### TO-DO LIST
1 - In the text about Avignon, rewrite the paragraph beginning "The “Pont d’Avignon”, St Benezet Bridge" as a short bulleted list that keeps its main facts.
2 - Answer these questions from the text about Avignon:
(a) In what year did Pope Clement VI buy the town?
(b) When did the historic centre become a UNESCO World Heritage site?
(c) In what year was the St Benezet Bridge finally abandoned?
3 - From the text about Avignon, repeat word for word the passage that opens with "Avignon is an" and closes with "as Historic Monuments.".

### SELECTED TEXT
★ ★ ★ ★ ★ ★ ★
Avignon is an ancient medieval city, located on the left bank of the Rhône River. Between 1309 and 1377, during the Avignon Papacy, 7 successive Popes resided in the city and in 1348 Pope Clement VI bought the town from its sponsor, Joanna I of Naples. Papal control of the town continued until the French Revolution, when in 1791 Avignon once again became a part of France. It is now the capital of the Vaucluse department and one of the few French cites to have preserved its medieval ramparts. The historic centre, which includes the 14th century Palais des Papes, the 12th century Romanesque Cathedral of Notre-Dame des Doms d’Avignon and the famous Pont d’Avignon became a UNESCO World Heritage site in 1995. Over 170 buildings and sites in Avignon are registered as Historic Monuments.

The Pont Saint Bénézet is famous for the eponymous song dating back to the 15th century
The Pont Saint Bénézet is famous for the eponymous song dating back to the 15th century

The “Pont d’Avignon”, St Benezet Bridge, made famous by the song, was built in the late 12th century. Breached several times by the strong Rhone currents, it was finally abandoned in 1680 and eventually replaced by a suspension bridge. Four arches still remain and on one of them is the Romanesque St Nicholas Chapel. The song goes on to sing “on y danse” but in fact, the dancing was on the Ile de la Barthelasse underneath the bridge.
★ ★ ★ ★ ★ ★ ★
(Stored data entries)

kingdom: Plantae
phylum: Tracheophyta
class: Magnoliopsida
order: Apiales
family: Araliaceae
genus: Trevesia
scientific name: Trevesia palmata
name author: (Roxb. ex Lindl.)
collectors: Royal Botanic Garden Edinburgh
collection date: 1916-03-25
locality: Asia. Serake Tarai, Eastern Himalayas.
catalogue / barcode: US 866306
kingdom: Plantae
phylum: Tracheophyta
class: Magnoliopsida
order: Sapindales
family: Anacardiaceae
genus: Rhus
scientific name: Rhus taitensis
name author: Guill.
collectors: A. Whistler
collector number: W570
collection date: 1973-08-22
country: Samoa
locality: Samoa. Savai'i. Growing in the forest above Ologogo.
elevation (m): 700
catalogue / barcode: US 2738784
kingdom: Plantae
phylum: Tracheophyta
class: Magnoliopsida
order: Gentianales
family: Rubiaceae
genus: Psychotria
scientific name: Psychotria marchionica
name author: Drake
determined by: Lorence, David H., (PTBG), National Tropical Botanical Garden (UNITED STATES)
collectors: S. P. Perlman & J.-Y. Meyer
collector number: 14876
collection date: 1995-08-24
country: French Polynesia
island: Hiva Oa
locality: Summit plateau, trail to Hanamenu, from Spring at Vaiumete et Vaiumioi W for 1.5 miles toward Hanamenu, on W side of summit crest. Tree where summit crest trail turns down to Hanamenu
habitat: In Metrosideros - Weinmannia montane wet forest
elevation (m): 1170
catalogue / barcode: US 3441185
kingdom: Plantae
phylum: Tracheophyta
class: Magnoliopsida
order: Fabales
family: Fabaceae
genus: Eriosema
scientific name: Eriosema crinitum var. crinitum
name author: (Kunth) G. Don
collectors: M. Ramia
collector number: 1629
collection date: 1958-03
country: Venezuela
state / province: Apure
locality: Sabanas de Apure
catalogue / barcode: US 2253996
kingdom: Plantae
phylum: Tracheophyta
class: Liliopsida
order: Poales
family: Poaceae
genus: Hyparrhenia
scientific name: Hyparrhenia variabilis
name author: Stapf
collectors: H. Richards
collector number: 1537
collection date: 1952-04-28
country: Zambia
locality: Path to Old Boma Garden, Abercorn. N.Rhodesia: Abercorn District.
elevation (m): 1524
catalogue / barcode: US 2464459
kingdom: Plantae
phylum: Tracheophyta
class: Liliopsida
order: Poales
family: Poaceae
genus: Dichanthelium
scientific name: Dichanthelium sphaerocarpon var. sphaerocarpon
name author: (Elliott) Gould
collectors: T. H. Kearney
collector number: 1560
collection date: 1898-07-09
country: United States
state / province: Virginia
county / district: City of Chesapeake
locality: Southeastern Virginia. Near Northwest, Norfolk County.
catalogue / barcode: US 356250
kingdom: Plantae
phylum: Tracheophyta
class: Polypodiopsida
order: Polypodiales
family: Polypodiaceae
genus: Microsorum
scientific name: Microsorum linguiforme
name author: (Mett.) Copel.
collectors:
★ ★ ★ ★ ★ ★ ★
### COMPLETE ANSWERS
1 -
- The St Benezet Bridge, known as the "Pont d’Avignon" and made famous by the song, was built in the late 12th century.
- Strong Rhone currents breached it several times. It was finally abandoned in 1680 and eventually replaced by a suspension bridge.
- Four arches still stand, and one of them holds the Romanesque St Nicholas Chapel.
- The song says "on y danse," but the dancing actually took place on the Ile de la Barthelasse underneath the bridge.

2 -
(a) 1348
(b) 1995
(c) 1680

3 -
Avignon is an ancient medieval city, located on the left bank of the Rhône River. Between 1309 and 1377, during the Avignon Papacy, 7 successive Popes resided in the city and in 1348 Pope Clement VI bought the town from its sponsor, Joanna I of Naples. Papal control of the town continued until the French Revolution, when in 1791 Avignon once again became a part of France. It is now the capital of the Vaucluse department and one of the few French cites to have preserved its medieval ramparts. The historic centre, which includes the 14th century Palais des Papes, the 12th century Romanesque Cathedral of Notre-Dame des Doms d’Avignon and the famous Pont d’Avignon became a UNESCO World Heritage site in 1995. Over 170 buildings and sites in Avignon are registered as Historic Monuments.